QUESTION.- M. Havel, votre vie et votre oeuvre sont à la mesure de votre courage dans votre pays. Lors de votre visite aux Etats-Unis, à la question du Président Bush qui vous a demandé “Que souhaitez-vous ?”, vous avez répondu “aider l’Union soviétique”. Un homme qui est capable de répondre de la sorte force l’admiration. Avez-vous un message venant de l’Est pour les Occidentaux, croyez-vous à un renouveau spirituel et humaniste venant de l’Est ? Je pose également cette question au Président Mitterrand ?
– LE PRESIDENT VACLAV HAVEL.- Je trouve que ce message devrait être le rôle de l’ensemble de l’Europe vu ses traditions historiques, ses traditions spirituelles. Je trouve que dans le monde actuel, le monde sauvage, ce continent devrait s’efforcer de maintenir une certaine spiritualité, lutter contre une commercialisation totale de la vie, contre des totalitarismes, de veiller toujours à ce que les intérêts globaux prévalent les intérêts particuliers.
– Je pense que si l’expérience des pays qui jusqu’auparavant avaient vécu sous le règne totalitaire pourrait enrichir le continent, alors tant mieux.
– Puisque j’ai la parole, j’aimerais en profiter pour vous dire que je suis tout à fait d’accord avec le Président Mitterrand quand il avait dit que nos vues ont été proches, en fait j’aimerais dire que nous nous sommes compris de façon tout à fait excellente avec tous les hommes d’Etat, tous les hommes politiques avec qui nous avons eu des discussions, ici en France. Nous avons été particulièrement touchés par l’accueil extrêmement chaleureux et amical qui nous a été réservé en France. Nous avons l’impression que nous avons renouvelé des bonnes relations qui existaient dans le passé et que nous nous engagerons sur le même chemin vers l’avenir.

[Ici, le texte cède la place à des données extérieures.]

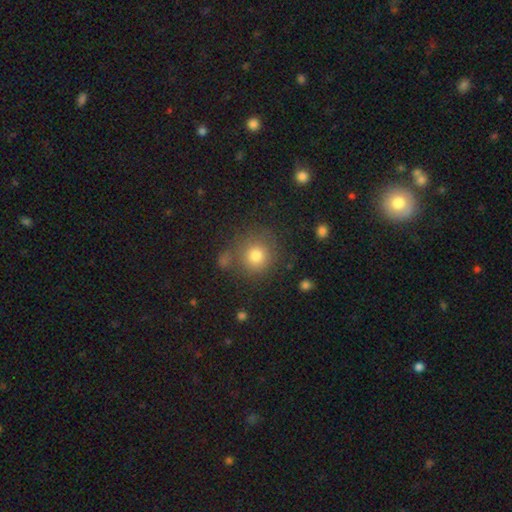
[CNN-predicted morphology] Q: Smooth or featured?
A: smooth (80%); runner-up: star or artifact (12%)
Q: How rounded?
A: round (91%); runner-up: in between (8%)
Q: Merging?
A: none (78%); runner-up: minor disturbance (11%)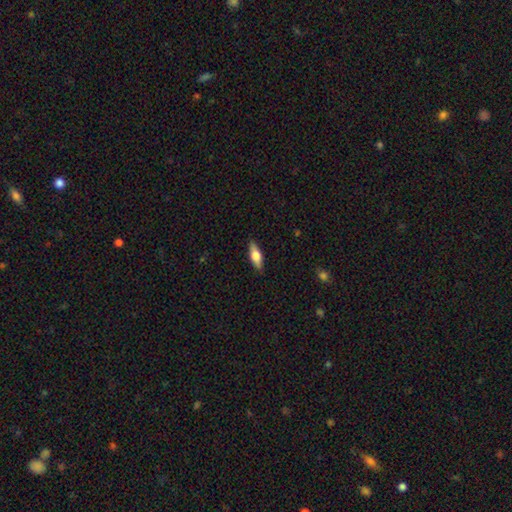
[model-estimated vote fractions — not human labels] smooth_or_featured: smooth (p=0.56) [alt: featured or disk p=0.38]
how_rounded: in between (p=0.59) [alt: cigar-shaped p=0.37]
merging: none (p=0.89) [alt: minor disturbance p=0.08]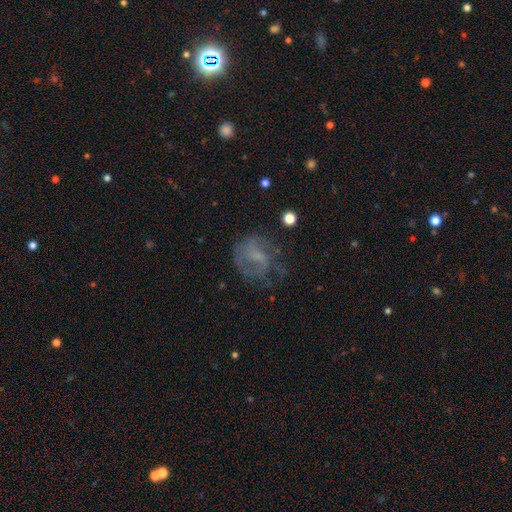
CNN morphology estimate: Smooth or featured? featured or disk (52%)
Edge-on disk? no (97%)
Bar? no (54%)
Spiral arms? yes (60%)
Bulge size? small (40%)
Merging? none (50%)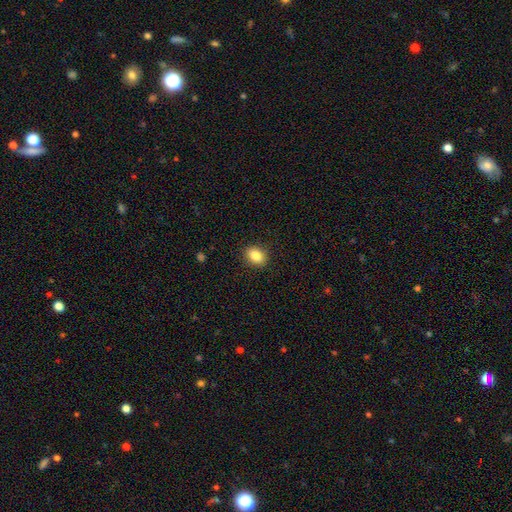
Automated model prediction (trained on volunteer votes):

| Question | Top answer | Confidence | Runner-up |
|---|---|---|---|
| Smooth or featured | smooth | 85% | star or artifact (9%) |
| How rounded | in between | 60% | round (39%) |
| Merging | none | 89% | minor disturbance (8%) |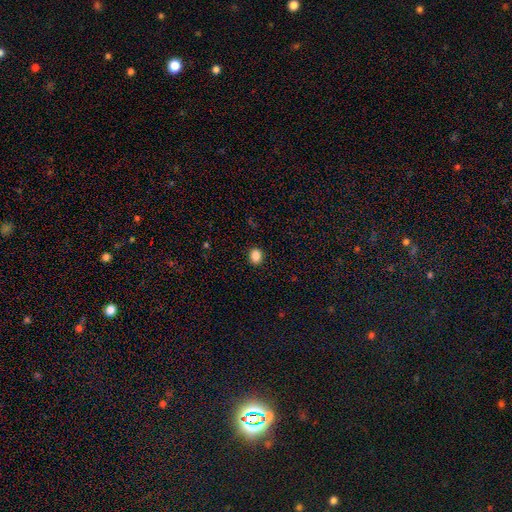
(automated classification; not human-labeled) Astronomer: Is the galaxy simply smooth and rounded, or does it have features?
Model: smooth — 87%.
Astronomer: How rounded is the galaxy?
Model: round — 59% (runner-up: in between, 40%).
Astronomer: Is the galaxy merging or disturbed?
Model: none — 91%.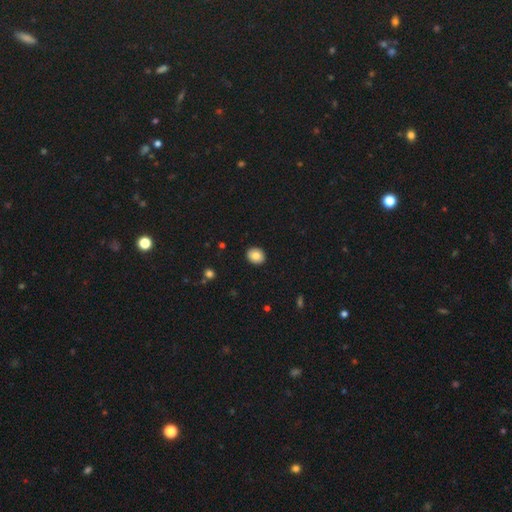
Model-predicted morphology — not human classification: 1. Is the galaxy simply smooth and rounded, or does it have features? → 82% smooth, 9% featured or disk, 8% star or artifact.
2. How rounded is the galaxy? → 60% round, 40% in between, 1% cigar-shaped.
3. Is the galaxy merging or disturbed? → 91% none, 6% minor disturbance, 2% major disturbance, 1% merger.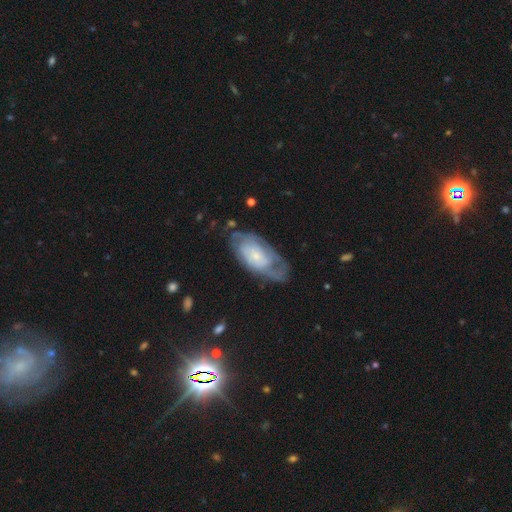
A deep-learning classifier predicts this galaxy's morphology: Overall: featured or disk (65%; smooth 28%). Edge-on disk: no (92%). Bar: no (77%). Spiral arms: yes (72%). Bulge size: small (68%). Merging: none (54%; minor disturbance 26%).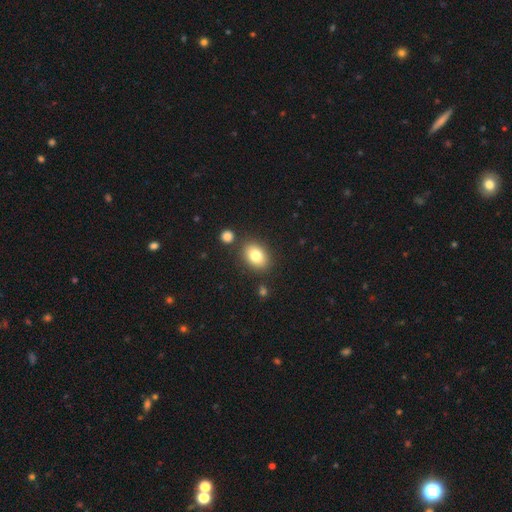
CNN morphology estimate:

– LE PRESIDENT.- J’ajouterai simplement quelques mots pour vous dire que l’Europe est une par les sources de sa culture, par ses sources spirituelles et que même si les philosophies qui se sont exprimées depuis l’origine sont souvent différentes, elles expriment les interrogations de l’homme mais de l’homme européen à sa manière. L’Europe doit être plus encore aujourd’hui une au travers d’une évolution que l’on observe vraiment partout, vers la même forme d’organisation de la société, c’est-à-dire une société démocratique. On voit donc se dessiner après tant de siècles, de heurts, de luttes, quand l’Europe était – il faut le dire – au centre de l’histoire du monde, elle peut redevenir ce centre, mais au travers de cette unité à laquelle nous travaillerons.
QUESTION.- Pendant la dernière campagne électorale vous avez fait preuve, monsieur le Président d’une maîtrise admirable, d’un sang-froid absolu si notre Président vous le demandait, quels conseils lui donneriez-vous pour la même occasion ?
– LE PRESIDENT.- Je ne lui dirai pas faites comme moi, je lui dirai faites comme vous êtes et comme vous pensez et j’ai bien le sentiment que telle est sa façon d’être à lui c’est-à-dire d’être semblable à lui-même. Je crois qu’il n’y a pas d’autre secret, de ne rien interposer entre soi et les autres en étant tel que l’on sent être soi-même.
– M. VACLAV HAVEL.- J’aimerais mettre en oeuvre cette sorte de conseil.
– LE PRESIDENT.- Il ne m’a pas demandé en plus mais je ne souhaite pas lui donner un conseil par personne interposée. Enfin, puisque vous m’interrogez, voilà ce que je vous réponds, surtout qu’il ne me ressemble pas.